Years passed. The mountains healed. The snow returned, not as frost, but as mist that glowed faintly at night. The scars where red and blue fire had clashed hardened into glassy stone. In the valleys below, villages rebuilt — not under banners, not under colors, but under shared warmth.
The second city no longer moved. It had settled at last beside a river whose banks glittered with the light of thousands of sparks. Its streets were wider now, its walls lower. No one guarded it with swords; the people guarded it with work.
Children lit their first sparks at the obelisk and shard — now fused into one stone that pulsed with all the colors of the world. They learned the old words as song:
Fire teaches. Fire keeps. Fire endures. Fire spreads.
They said the last line differently now. Fire lives.
The Quiet Legacy
Yuran became the Keeper of the Second Hearth. Her glow dimmed with age but never failed. When she walked the streets, people still pressed their palms to hers, trading sparks like greetings.
Qingxue trained new Guard, but her sword remained sheathed. She taught them formation, yes — but also when not to fight. Her drills began with silence and ended with song.
Yexin never stopped wandering. She took her foxfire across deserts, rivers, even the far highlands, carrying stories of Hei Long to every hearth she found. The illusions she wove no longer deceived — they remembered.
And sometimes, on windless nights, they all claimed to see a cloaked figure walking the dunes, leaving footprints of light that faded as dawn rose.
The Masters’ Silence
Far out on the black sea, the fleet still drifted. The sails of shadow hung torn and motionless. The three masters no longer stood together. The first hid beneath the deck, whispering to itself. The second had turned to stone, its eyes hollow. The third remained at the prow, staring toward the distant glow on the horizon.
"Look," it whispered to no one. "They burn still."
The sea did not answer.
It leaned closer to the edge, claws dragging through its own reflection. "He is gone, and still they burn. But nothing burns forever."

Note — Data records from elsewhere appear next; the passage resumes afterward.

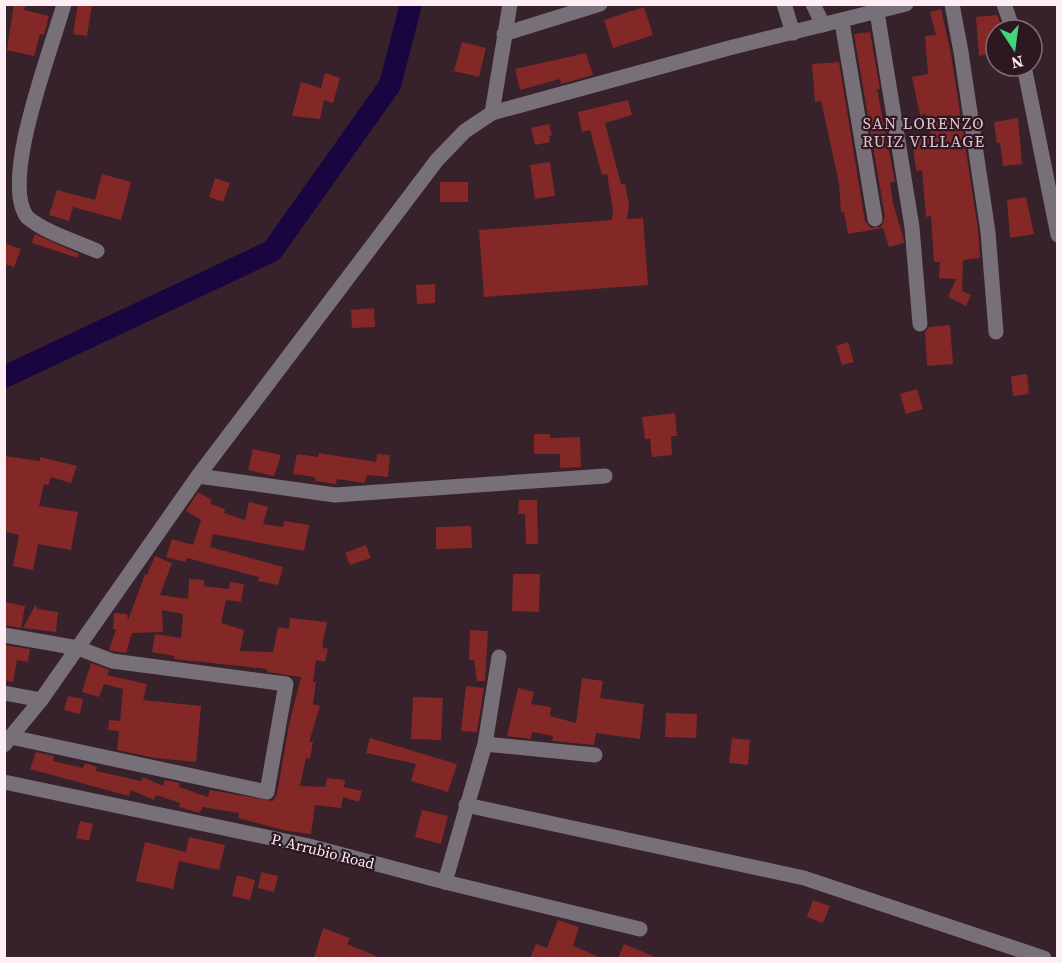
<svg xmlns="http://www.w3.org/2000/svg" width="1062" height="963" viewBox="0 0 1062 963" font-family="'Source Serif 4',serif">
<rect width="100%" height="100%" fill="#37212a"/>
<g fill="none" stroke-linecap="round" stroke-linejoin="round">
<path stroke="#19053f" stroke-width="22" d="M4,377L272,251L390,85L411,4"/>
</g>
<g fill="#832826">
<path d="M14,4H26L24,10L49,16L44,35L40,34L34,56L7,50Z"/>
<path d="M78,4H92L87,36L73,34Z"/>
<path d="M644,7L653,35L613,48L604,20Z"/>
<path d="M941,9L951,54L978,229L980,258L963,260L962,291L971,295L966,306L948,297L956,279L939,278L940,262H934L931,216L926,217L922,170L916,171L912,137L931,135L925,114L920,115L912,77L928,74L925,36L936,35L930,12Z"/>
<path d="M997,15L1003,30H996V53L979,56L976,17Z"/>
<path d="M870,32L880,89H877L895,182H890L893,203L903,237L904,243L889,247L883,228L848,234L844,212H841L839,183L821,101L815,102L812,64L839,62L865,221L871,228L881,227L885,217L854,34Z"/>
<path d="M462,42L486,48L479,77L454,71Z"/>
<path d="M586,53L593,75L561,84L560,79L520,90L515,69Z"/>
<path d="M325,73L340,78L333,103L324,100L320,119L292,116L301,82L321,88Z"/>
<path d="M628,100L632,115L605,123L621,184H625L629,205L627,219L643,218L648,285L484,297L479,230L612,220L613,210L607,174L602,175L590,130L582,132L578,112Z"/>
<path d="M1018,118L1022,164L1003,166L1000,143H997L994,122Z"/>
<path d="M549,124L552,135L549,136L550,142L535,145L531,128Z"/>
<path d="M550,162L555,196L535,199L530,165Z"/>
<path d="M102,174L131,182L121,220L73,207L69,221L49,215L57,190L95,200Z"/>
<path d="M215,178L230,183L223,202L209,197Z"/>
<rect x="440" y="182" width="28" height="20"/>
<path d="M1026,197L1034,234L1010,238L1007,200Z"/>
<path d="M35,234L79,254L78,258L32,243Z"/>
<path d="M4,243L21,249L14,267L4,264Z"/>
<path d="M435,284V303L417,304L416,285Z"/>
<path d="M374,308L375,327L352,328L351,310Z"/>
<path d="M950,325L953,364L927,366L925,332L929,327Z"/>
<path d="M848,342L854,362L842,365L836,346Z"/>
<path d="M1027,374L1029,394L1013,396L1011,376Z"/>
<path d="M917,389L923,409L906,414L900,394Z"/>
<path d="M675,413L677,436H671L672,455L652,457L650,439H645L642,417Z"/>
<path d="M534,434H550V438L580,437L581,467L560,468V454H534Z"/>
<path d="M253,449L281,455L274,476L248,470Z"/>
<path d="M319,453L376,462L377,454L390,455L388,477L367,475L364,483L337,479L336,484L315,481V477L293,474L297,454L318,457Z"/>
<path d="M4,456L40,461V457L77,466L71,483L51,477L48,485L44,484L39,506L78,512L71,550L38,544L33,570L13,566L19,535L4,531Z"/>
<path d="M198,492L212,500L210,504L225,509L224,513L245,520L249,502L268,507L263,524L283,527L284,521L309,525L304,551L213,534L210,547L283,567L278,585L258,581L259,577L187,558L185,562L166,557L172,539L193,545L201,520L186,511Z"/>
<path d="M519,500H537L538,544H526L525,514H518Z"/>
<path d="M471,526L472,548L436,549V527Z"/>
<path d="M366,545L371,558L350,565L345,553Z"/>
<path d="M155,556L172,563L160,595L188,599L189,579L204,580V586L229,589L230,582L244,584L241,602L226,600L221,623L244,630L240,651L273,652L278,627L289,629L290,618L327,622L322,647L328,649L325,662L316,660L313,682H316L313,704L320,706L309,742H313L310,759L306,758L300,786L325,787L327,778L345,780L344,787L362,791L359,802L343,797L341,808L315,805L311,834L287,831L238,818L239,813L202,807L200,813L179,807L180,803L156,795L154,800L131,790L129,796L30,769L36,752L54,756L53,761L83,768L85,763L97,767L96,771L141,781L143,777L163,786L165,780L180,783L179,787L208,797L210,790L273,801L277,794L289,725L301,677L267,672V669L174,659V656L152,652L155,634L181,638L183,614L162,610L163,632L132,633L126,653L109,650L116,629H113L114,613L127,614L128,620L145,574L147,575Z"/>
<path d="M513,574H540L539,612L512,611Z"/>
<path d="M4,602L25,606L21,628L4,625Z"/>
<path d="M36,604L37,609L58,612L56,632L23,628Z"/>
<path d="M470,630L488,631L485,681H477L474,660H469Z"/>
<path d="M4,645L30,649L28,662L17,660L13,682L4,680Z"/>
<path d="M91,663L109,670L107,675L147,684L143,700L201,706L196,762L155,758L117,750L119,731L108,730L109,720L120,721L123,689L104,684L99,697L82,692Z"/>
<path d="M582,678L603,681L600,698L644,704L640,739L596,733L594,745L552,741L553,736L532,732L531,739L507,736L518,688L534,692L531,704L551,707L550,716L576,723Z"/>
<path d="M466,686L484,688L477,732L461,731Z"/>
<path d="M68,696L83,699L80,714L64,710Z"/>
<path d="M413,697L443,698L441,740L411,739Z"/>
<path d="M666,713L697,714L696,738L665,737Z"/>
<path d="M370,738L457,764L448,792L411,781L416,764L366,753Z"/>
<path d="M732,738L750,740L748,765L729,763Z"/>
<path d="M422,810L448,816L441,844L415,837Z"/>
<path d="M80,821L93,824L89,841L76,838Z"/>
<path d="M189,837L225,845L219,870L179,861L173,889L136,881L145,842L186,852Z"/>
<path d="M261,872L278,876L274,892L258,888Z"/>
<path d="M237,875L255,880L250,900L232,896Z"/>
<path d="M813,900L830,906L823,923L807,917Z"/>
<path d="M558,920L579,927L573,946L602,958H530L536,944L547,948Z"/>
<path d="M323,928L350,938L347,944L381,958H314Z"/>
<path d="M624,944L658,958H618Z"/>
</g>
<g fill="none" stroke-linecap="round" stroke-linejoin="round">
<g stroke="#787079" stroke-width="15">
<path d="M64,4C51,51 0,180 27,217C46,233 75,241 97,251"/>
<path d="M784,4L793,33"/>
<path d="M813,4L823,25"/>
<path d="M952,4L961,52L988,232L996,332"/>
<path d="M1004,4L1013,30"/>
<path d="M877,12L912,227L920,324"/>
<path d="M842,22L875,219"/>
<path d="M504,34L600,4"/>
<path d="M1024,66L1058,235"/>
<path d="M492,113L510,4"/>
<path d="M198,476L335,495L605,476"/>
<path d="M4,635L78,648L112,661L286,684L267,792L11,737"/>
<path d="M4,693L41,700"/>
<path d="M485,744L595,755"/>
<path d="M4,745L41,700L198,476L437,160L465,131L492,113L729,48L906,4"/>
<path d="M4,782L309,846L445,882L640,929"/>
<path d="M466,805L804,878L1044,958"/>
<path d="M445,882L485,744L499,657"/>
</g>
</g>
<g text-anchor="middle" dominant-baseline="central" stroke-width="4.5" stroke-linejoin="round" paint-order="stroke">
<g font-size="15" fill="#feeef4" stroke="#2d1720">
<text transform="translate(323 851) rotate(14)">P. Arrubio Road</text>
</g>
<g font-size="16" letter-spacing="1.5" fill="#e1c3ce" stroke="#2d1720">
<text x="924" y="123">SAN LORENZO<tspan x="924" dy="18">RUIZ VILLAGE</tspan></text>
</g>
</g>
<rect width="1062" height="963" fill="none" stroke="#feeef4" stroke-width="12"/>
<g transform="translate(1014 48) rotate(167)"><circle r="28" fill="#2d1720" stroke="#816d75" stroke-width="1.5"/>
<path d="M0-4.5L10 22L0 15L-10 22Z" fill="#3ed77d"/>
<text y="-9" font-size="16" font-weight="bold" text-anchor="middle" fill="#feeef4">N</text>
</g>
</svg>
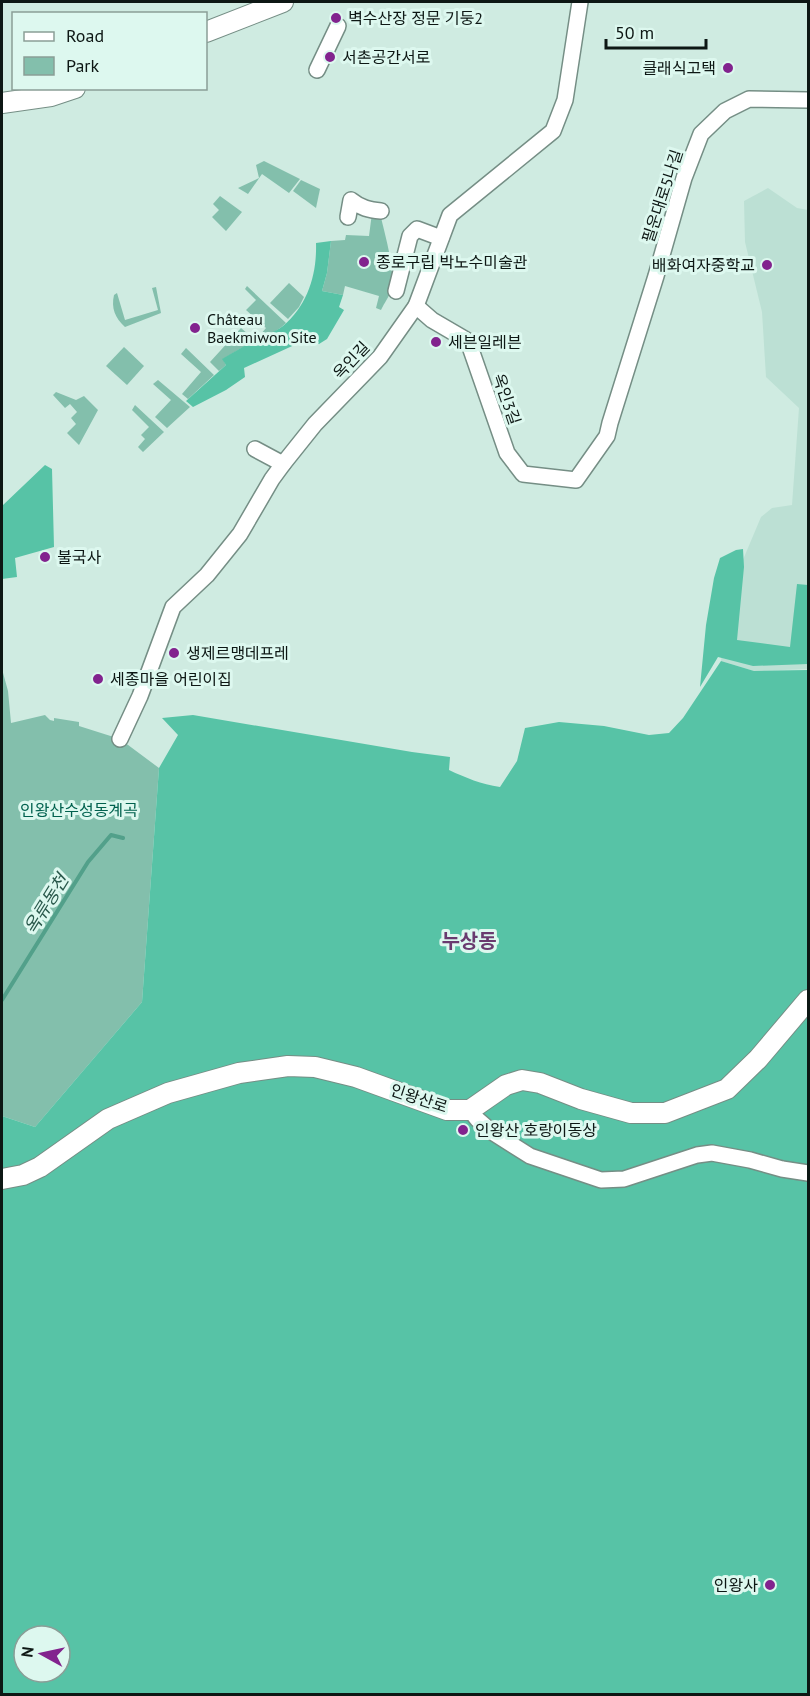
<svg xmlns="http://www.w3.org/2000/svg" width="810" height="1696" font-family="'PT Sans','Noto Sans KR',sans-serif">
	<rect width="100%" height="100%" fill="#cfebe1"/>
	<path fill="#bce0d4" d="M768,188L797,208L808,210V669L754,671L721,661L729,593L761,517L772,508L792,505L799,408L766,377L762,312L745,242L744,201Z"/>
	<g fill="#83bfac">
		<path d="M264,161L300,179L289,193L262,174L248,194L238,188L259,178L256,165Z"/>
		<path d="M301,180L320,189L316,208L293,191Z"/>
		<path d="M220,196L242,212L226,231L212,217L219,210L213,204Z"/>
		<path d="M372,213H380C384,232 396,270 391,289C390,296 384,303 381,310L376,308L379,296L345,286L343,295L322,291L327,273L331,241L345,240L346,235L369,236Z"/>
		<path d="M289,283L304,297L299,307L288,319L270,303Z"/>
		<path d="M247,286L286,323C280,329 268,337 260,335L266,328L246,310L256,300L245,289Z"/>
		<path d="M156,287L161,313L125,327C115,318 111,308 114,295L117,293L125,320L158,310L152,288Z"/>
		<path d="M241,328L255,340L223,359L226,365L219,371L210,362Z"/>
		<path d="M124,347L144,366L127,385L106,366Z"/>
		<path d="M186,348L214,375L188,399L182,394L201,372L181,354Z"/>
		<path d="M158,380L190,407L167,428L155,417L171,400L153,384Z"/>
		<path d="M56,392L76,400L84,396L98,410L79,445L67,433L76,424L71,418L77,412L70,404L65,408L53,395Z"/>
		<path d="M135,405L164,432L143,452L138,447L145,439L141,435L149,427L132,410Z"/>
		<path d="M2,669L8,691L11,723L45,715L50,720L54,721V718L79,722V726L120,739L159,768L142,1002L35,1127L2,1116Z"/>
	</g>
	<g fill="#57c3a6" fill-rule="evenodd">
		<path d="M331,241L327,273L322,291L343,295L339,307L344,310L327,339L319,344L308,340L301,342L244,368L245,377L226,390L193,407L186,401L226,365L222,359C233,353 243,346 254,341C263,336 275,332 283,326C308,305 317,274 316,243Z"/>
		<path d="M45,465L52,469L54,547L15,558L17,577L2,579V506Z"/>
		<path d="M743,549L744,567L737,640L790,647L797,584L808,585V664L753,666L718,657L700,687L706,625L714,578L720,558L736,550Z"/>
		<path d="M721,661L754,671L808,670V1694H2V1116L35,1127L142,1002L159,768L178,735L162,718L193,715L412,752L450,757L449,770C466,778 481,784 500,787L517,761L525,728L559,722L604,726L649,735L669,733L683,718ZM24,1636H60V1672H24Z"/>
	</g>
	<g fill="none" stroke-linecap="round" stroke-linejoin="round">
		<path stroke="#52a08a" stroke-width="4" d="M2,1000L88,862L111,835L123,838"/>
		<g stroke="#758e85" stroke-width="18">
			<g id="minor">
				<path d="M317,70L338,26"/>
				<path d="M348,217L351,200C361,208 369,210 381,211"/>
				<path d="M396,291L410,236L417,229L441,238"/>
				<path d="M416,306L432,320L468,341L507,453L523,474L576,480L607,436L610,423L656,276L684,178L701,134L725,111L749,99L808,100"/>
				<path d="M255,449L283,464"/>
				<path d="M120,739L140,696L173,607L207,575L240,534L272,479L283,464L315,424L380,357L416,306L450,215L553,131L565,100L580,2"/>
				<path d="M470,1110L477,1119L492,1132L530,1156L601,1180L624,1179L697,1155L712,1153L750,1160L782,1169L808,1173"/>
			</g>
		</g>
		<g stroke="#758e85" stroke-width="22">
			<g id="tertiary">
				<path d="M206,32L283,2"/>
				<path d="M2,103L51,96L75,88"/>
				<path d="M2,1179L23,1175L40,1167L108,1119L168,1093L239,1073L288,1066L315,1067L356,1077L447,1110H470L506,1085L522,1080L540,1083L581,1099L631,1113H665L727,1089L758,1059L808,1000"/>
			</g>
		</g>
		<use href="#minor" stroke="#fff" stroke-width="15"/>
		<use href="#tertiary" stroke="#fff" stroke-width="20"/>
	</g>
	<g fill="#82238e" stroke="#ddf8ef" stroke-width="2">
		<circle cx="336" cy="18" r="6"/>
		<circle cx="330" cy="57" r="6"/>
		<circle cx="728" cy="68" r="6"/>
		<circle cx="364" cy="262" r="6"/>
		<circle cx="767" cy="265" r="6"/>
		<circle cx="195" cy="328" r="6"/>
		<circle cx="436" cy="342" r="6"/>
		<circle cx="45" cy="557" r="6"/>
		<circle cx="174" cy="653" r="6"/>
		<circle cx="98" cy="679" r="6"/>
		<circle cx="463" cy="1130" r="6"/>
		<circle cx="770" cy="1585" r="6"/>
	</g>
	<g text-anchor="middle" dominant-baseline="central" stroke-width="6" stroke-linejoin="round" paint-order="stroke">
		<g font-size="16" fill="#0d1714" stroke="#ddf8ef" text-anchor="start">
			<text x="348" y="18">벽수산장 정문 기둥2</text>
			<text x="342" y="57">서촌공간서로</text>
			<text x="716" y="68" text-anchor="end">클래식고택</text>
			<text x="376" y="262">종로구립 박노수미술관</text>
			<text x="755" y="265" text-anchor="end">배화여자중학교</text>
			<text x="207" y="319">Château<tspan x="207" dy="18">Baekmiwon Site</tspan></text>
			<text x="448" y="342">세븐일레븐</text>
			<text x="57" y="557">불국사</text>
			<text x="186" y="653">생제르맹데프레</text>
			<text x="110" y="679">세종마을 어린이집</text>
			<text x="475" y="1130">인왕산 호랑이동상</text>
			<text x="758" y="1585" text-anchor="end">인왕사</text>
		</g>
		<g font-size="16" fill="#0d1714" stroke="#ddf8ef">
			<text transform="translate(662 196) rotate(-72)">필운대로5나길</text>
			<text transform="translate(351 360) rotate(-47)">옥인길</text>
			<text transform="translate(507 399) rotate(71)">옥인3길</text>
			<text transform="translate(419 1098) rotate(18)">인왕산로</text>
		</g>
		<g font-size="16" fill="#01614e" stroke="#ddf8ef">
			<text x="79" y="810">인왕산수성동계곡</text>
		</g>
		<g font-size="18" font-style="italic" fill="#2a594c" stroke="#ddf8ef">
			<text transform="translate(46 904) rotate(-58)">옥류동천</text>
		</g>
		<g font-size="20" font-weight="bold" fill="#693a6f" stroke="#ddf8ef">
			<text x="469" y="941">누상동</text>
		</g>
	</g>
	<rect width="810" height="1696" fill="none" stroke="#0d1714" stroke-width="6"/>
	<rect x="12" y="12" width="195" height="78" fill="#ddf8ef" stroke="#8a9e97" stroke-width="1.5"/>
	<rect x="24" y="32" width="30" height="9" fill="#ffffff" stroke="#8a9e97" stroke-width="1.5"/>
	<text x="66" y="42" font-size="18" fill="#0d1714">Road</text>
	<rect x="24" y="57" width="30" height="18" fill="#83bfac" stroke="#8a9e97" stroke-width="1.5"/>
	<text x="66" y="72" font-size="18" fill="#0d1714">Park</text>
	<g transform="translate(42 1654) rotate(278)"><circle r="28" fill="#ddf8ef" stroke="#8a9e97" stroke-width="1.5"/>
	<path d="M0-4.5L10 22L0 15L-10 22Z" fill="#82238e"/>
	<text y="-9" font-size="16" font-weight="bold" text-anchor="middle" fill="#0d1714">N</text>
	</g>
	<path d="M606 39v9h100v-9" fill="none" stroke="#0d1714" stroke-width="3"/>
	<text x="615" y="39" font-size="18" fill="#0d1714" stroke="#ddf8ef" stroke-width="4.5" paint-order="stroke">50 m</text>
</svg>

The whisper turned to laughter — thin, empty, and afraid.
Fire Without a Master
Centuries blurred into memory. Hearths became cities. Cities became constellations of light seen from the mountains on clear nights. The people forgot the masters’ names. They forgot the wars. They forgot the man who had taught them to hold fire in their palms.
But the fire remembered.
In every spark, in every child’s first hum, in every builder’s glyph, a faint rhythm beat beneath the surface — steady, patient, endless.
It was not a command. It was not a creed.
It was a heartbeat.
The New Dawn
One morning, long after anyone alive had seen the sea, a child in a mountain village woke before sunrise and walked to a cold hearth. He pressed his palm against the stone, curious, humming the old song he’d half-forgotten.
The hearth flared to life — not gold, not red, not blue, but white.
The glow spilled across the valley, touching tower after tower, road after road, until the mountains themselves seemed to breathe.
And in that light, the child thought he saw a man standing on the far ridge, cloak trailing, watching the world he’d once built.
The figure smiled — faint, proud, and gone.
Final Lines
Fire teaches.Fire keeps.Fire endures.Fire spreads.And when its keeper is gone — it lives.
The wind carried the hum through valleys and rivers, over dunes and distant seas.The masters’ fleet had long since turned to driftwood.The world burned — not with conquest, but with memory.
And beneath it all, the heartbeat of the Origin went on, quiet and eternal.